What you need to do.
Look for the line containing "index mcp: (246, 201)" in the listing below; from there, output every line exactly, the last one included.

(Dataset entries Opens)

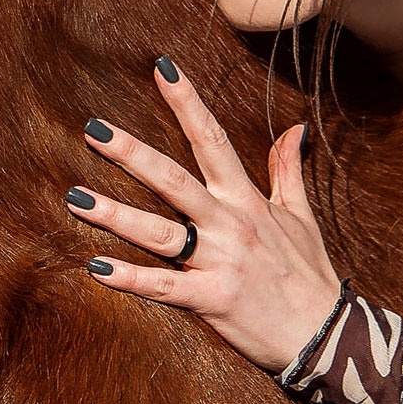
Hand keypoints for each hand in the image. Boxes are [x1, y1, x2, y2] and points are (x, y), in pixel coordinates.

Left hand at [68, 56, 344, 372]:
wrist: (327, 335)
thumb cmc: (309, 275)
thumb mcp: (301, 216)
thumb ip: (287, 169)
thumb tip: (294, 127)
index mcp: (246, 201)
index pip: (213, 140)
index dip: (188, 102)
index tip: (162, 68)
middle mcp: (230, 224)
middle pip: (174, 180)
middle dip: (132, 153)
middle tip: (93, 128)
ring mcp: (219, 261)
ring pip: (159, 232)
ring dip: (115, 214)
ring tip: (75, 197)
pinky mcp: (211, 299)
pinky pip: (164, 286)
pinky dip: (130, 278)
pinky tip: (97, 267)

(Dataset entries Closes)

Completed exercise.
index mcp: (246, 201)
index pip: (213, 140)
index dip: (188, 102)
index tip: (162, 68)
middle mcp: (230, 224)
middle pip: (174, 180)
middle dip: (132, 153)
middle tip: (93, 128)
ring mcp: (219, 261)
ring pip: (159, 232)
ring dip: (115, 214)
ring tip: (75, 197)
pinky mcp: (211, 299)
pinky pip: (164, 286)
pinky dip: (130, 278)
pinky tip: (97, 267)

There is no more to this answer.